Édito
Législatives 2024 : Jordan Bardella peut-il vraiment refuser Matignon si le RN n'obtient qu'une majorité relative ?

Le Rassemblement national aborde la dernière ligne droite des élections législatives en tête des sondages. Jordan Bardella a déjà prévenu qu'il souhaitait devenir Premier ministre uniquement s'il disposait au soir du second tour d'une majorité absolue de députés à l'Assemblée nationale.
Article rédigé par Renaud Dély
Radio France
Publié Mis à jour
Temps de lecture : 3min
Jordan Bardella lors d'une audition organisée par le MEDEF pour présenter aux entrepreneurs français le programme politique des partis aux prochaines élections législatives, à Paris, le 20 juin 2024. (VINCENT ISORE / MAXPPP)

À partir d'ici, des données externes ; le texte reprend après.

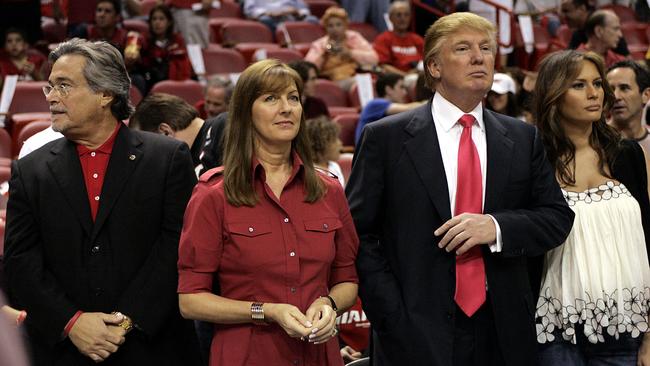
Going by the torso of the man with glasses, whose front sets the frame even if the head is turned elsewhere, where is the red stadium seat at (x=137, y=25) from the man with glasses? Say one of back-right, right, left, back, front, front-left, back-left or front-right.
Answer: back

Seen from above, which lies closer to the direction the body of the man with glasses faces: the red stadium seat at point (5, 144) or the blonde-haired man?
the blonde-haired man

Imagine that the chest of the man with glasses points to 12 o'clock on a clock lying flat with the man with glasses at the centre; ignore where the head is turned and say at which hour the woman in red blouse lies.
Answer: The woman in red blouse is roughly at 10 o'clock from the man with glasses.

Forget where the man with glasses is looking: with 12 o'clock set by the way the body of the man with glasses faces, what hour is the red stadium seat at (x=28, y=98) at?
The red stadium seat is roughly at 6 o'clock from the man with glasses.

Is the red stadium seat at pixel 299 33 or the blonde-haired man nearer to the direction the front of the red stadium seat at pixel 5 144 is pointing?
the blonde-haired man

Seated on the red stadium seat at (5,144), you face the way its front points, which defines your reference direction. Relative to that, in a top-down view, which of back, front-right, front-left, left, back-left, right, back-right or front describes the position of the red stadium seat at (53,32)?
back

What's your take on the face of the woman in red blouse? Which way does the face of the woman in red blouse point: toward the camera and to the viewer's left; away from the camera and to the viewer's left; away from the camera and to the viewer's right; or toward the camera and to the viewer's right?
toward the camera and to the viewer's right

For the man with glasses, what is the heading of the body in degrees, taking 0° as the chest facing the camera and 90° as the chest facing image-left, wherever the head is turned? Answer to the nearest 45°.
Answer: approximately 0°

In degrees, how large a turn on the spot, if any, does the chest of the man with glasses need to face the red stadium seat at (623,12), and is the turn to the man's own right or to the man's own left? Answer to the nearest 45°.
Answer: approximately 135° to the man's own left
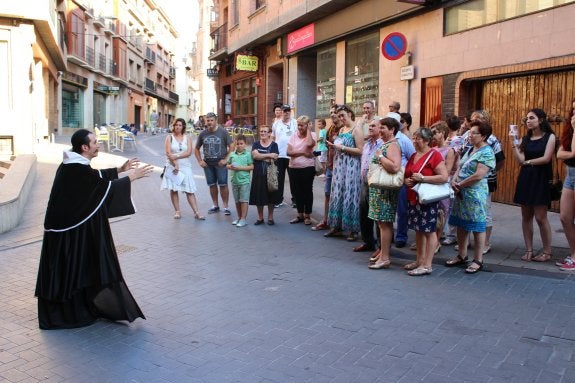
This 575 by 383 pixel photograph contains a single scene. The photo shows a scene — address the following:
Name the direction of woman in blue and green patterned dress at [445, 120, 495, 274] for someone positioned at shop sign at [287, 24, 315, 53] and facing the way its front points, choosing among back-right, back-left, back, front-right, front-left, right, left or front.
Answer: front-left

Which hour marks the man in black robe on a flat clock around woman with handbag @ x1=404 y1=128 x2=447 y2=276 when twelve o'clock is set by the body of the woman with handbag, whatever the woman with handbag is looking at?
The man in black robe is roughly at 12 o'clock from the woman with handbag.

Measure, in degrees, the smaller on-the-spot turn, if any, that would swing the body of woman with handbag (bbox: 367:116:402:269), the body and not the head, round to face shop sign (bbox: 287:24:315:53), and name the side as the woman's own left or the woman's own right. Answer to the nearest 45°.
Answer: approximately 90° to the woman's own right

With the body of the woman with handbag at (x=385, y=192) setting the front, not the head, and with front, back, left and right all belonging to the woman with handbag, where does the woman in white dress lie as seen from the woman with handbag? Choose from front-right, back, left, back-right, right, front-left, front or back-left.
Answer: front-right

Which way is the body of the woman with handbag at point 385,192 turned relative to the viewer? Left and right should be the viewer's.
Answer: facing to the left of the viewer

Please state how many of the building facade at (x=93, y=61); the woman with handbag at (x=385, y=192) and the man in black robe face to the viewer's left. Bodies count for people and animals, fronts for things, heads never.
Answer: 1

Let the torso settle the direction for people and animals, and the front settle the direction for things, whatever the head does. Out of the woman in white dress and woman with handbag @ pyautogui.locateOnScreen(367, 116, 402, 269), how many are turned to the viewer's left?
1

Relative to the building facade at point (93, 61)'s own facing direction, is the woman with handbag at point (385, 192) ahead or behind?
ahead

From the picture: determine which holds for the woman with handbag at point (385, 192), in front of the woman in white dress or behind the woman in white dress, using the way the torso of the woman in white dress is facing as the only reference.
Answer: in front

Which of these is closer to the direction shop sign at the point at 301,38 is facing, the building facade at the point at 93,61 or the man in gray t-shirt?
the man in gray t-shirt

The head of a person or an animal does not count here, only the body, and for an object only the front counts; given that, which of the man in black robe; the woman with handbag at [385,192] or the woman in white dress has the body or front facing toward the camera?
the woman in white dress

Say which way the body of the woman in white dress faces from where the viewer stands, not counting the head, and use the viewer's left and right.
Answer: facing the viewer

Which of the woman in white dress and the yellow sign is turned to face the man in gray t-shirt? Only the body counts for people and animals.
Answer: the yellow sign

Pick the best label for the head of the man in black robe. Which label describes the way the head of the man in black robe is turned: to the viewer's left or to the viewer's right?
to the viewer's right

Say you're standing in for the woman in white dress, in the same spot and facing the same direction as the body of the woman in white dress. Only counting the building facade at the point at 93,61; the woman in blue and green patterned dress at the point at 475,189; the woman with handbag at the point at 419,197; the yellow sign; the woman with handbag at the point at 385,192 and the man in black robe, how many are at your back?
2

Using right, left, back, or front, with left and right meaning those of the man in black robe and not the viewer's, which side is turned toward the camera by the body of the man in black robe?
right

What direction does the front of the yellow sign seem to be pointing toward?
toward the camera

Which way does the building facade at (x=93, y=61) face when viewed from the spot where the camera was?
facing the viewer and to the right of the viewer
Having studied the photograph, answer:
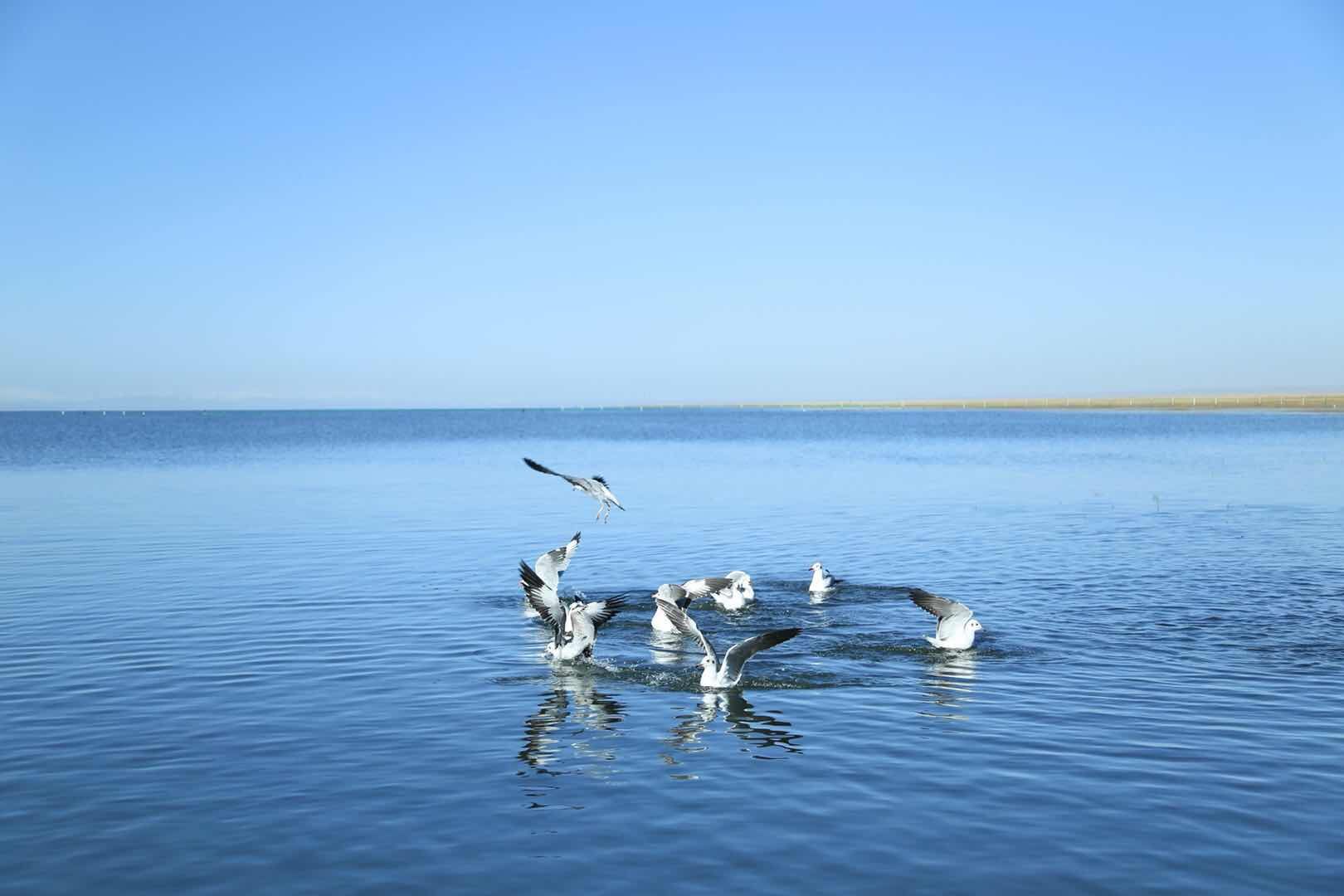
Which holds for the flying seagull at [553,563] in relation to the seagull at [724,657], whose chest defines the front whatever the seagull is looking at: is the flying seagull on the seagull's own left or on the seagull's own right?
on the seagull's own right

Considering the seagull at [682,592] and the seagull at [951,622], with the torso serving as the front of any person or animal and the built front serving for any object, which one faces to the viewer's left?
the seagull at [682,592]

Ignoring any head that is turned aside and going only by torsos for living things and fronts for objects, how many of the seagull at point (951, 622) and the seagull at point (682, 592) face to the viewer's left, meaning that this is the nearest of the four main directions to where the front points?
1

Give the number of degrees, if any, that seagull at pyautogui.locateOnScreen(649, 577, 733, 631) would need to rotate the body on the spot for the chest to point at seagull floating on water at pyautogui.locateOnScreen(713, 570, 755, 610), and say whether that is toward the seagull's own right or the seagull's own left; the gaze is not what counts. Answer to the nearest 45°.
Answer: approximately 135° to the seagull's own right

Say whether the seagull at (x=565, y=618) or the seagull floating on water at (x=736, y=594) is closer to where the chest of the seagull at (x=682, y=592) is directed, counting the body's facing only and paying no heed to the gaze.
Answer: the seagull

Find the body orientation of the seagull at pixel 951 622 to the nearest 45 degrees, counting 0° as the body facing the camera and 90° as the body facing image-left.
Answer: approximately 270°

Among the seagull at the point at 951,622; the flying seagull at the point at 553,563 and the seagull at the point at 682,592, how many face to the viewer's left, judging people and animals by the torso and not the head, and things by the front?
2

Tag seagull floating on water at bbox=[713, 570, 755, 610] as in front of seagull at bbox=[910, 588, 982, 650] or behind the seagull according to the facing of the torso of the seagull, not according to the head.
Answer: behind

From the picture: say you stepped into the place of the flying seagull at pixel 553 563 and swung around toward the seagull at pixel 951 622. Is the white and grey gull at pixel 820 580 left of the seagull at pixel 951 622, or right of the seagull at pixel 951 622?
left

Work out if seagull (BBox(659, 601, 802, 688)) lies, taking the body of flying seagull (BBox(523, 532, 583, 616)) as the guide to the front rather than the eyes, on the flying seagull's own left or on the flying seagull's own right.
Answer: on the flying seagull's own left

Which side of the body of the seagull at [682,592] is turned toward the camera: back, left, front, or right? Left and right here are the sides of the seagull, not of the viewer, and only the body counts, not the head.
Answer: left

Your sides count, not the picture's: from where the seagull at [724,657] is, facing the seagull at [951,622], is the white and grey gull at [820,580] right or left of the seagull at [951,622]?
left

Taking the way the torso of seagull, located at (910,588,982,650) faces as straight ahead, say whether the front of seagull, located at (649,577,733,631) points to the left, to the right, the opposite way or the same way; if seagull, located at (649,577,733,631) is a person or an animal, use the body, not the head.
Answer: the opposite way

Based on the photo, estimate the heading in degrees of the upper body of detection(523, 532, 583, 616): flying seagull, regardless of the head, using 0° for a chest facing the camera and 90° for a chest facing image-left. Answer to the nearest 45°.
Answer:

À moins une semaine du premier tour des législatives, dimanche Matignon semble à portée de mains pour le Rassemblement national. Mais Jordan Bardella n’ira pas à n’importe quelles conditions. Il l’a répété dimanche  23 juin dans un entretien au Journal du dimanche. Pas question d’accepter le poste de Premier ministre s’il n’a qu’une majorité relative. Le président du parti d’extrême droite pose ses exigences. Il réclame une majorité absolue, soit au moins 289 députés. C’est ça ou rien. Il ne veut pas prendre le risque de se brûler les ailes et de se retrouver à la merci d’une motion de censure. Pour Jordan Bardella, au moment d’entrer à Matignon, c’est ceinture et bretelles ! 
 
Si Emmanuel Macron l’appelle, peut-il refuser le poste ? D’un point de vue institutionnel oui, bien sûr. Tout le monde peut refuser d’être nommé, même avec une majorité absolue, d’ailleurs. Mais politiquement, ce serait très compliqué à expliquer aux électeurs du RN. Privés de majorité absolue, ni Élisabeth Borne en juin 2022, ni Gabriel Attal en janvier 2023, n’ont refusé d’aller à Matignon. Ils se sont heurtés à de nombreuses difficultés, ont dû surmonter une bonne vingtaine de motions de censure, mais ils ont réussi à gouverner et même à faire passer des textes très clivants comme la réforme des retraites ou la loi immigration.

"Refus d'obstacles" ou coup tactique 

Les militants lepénistes rêvent de prendre le pouvoir depuis la création du Front National, il y a 52 ans ! Depuis 1972, l’un des slogans phares de l’extrême droite, c’est "Le Pen vite !". Et au hop, au moment où le RN serait enfin appelé aux affaires, son chef se défilerait. Ce "refus d’obstacles", selon l’expression de Gabriel Attal, pourrait avoir de lourdes conséquences électorales. En fait, le RN aurait du mal à se planquer, Jordan Bardella le sait, alors il bluffe pour deux raisons.  
 
Cette technique lui permet de mettre la pression sur Emmanuel Macron. Coup sur coup Marine Le Pen et Jordan Bardella viennent d’évoquer la démission du chef de l’État. Oh, ils ne la réclament pas, pas encore en tout cas, mais ils appellent le Président à s’interroger en cas de blocage. Une façon, mine de rien, de mettre le sujet dans le débat public, au risque de donner l’impression, déjà, d’esquisser un semblant de coup de force. L’autre raison, c’est une tactique plus classique. En agitant une menace de paralysie en cas de majorité relative, Jordan Bardella cherche à mobiliser ses électeurs pour obtenir une majorité absolue, un objectif atteignable pour le parti d’extrême droite au vu de sa dynamique actuelle.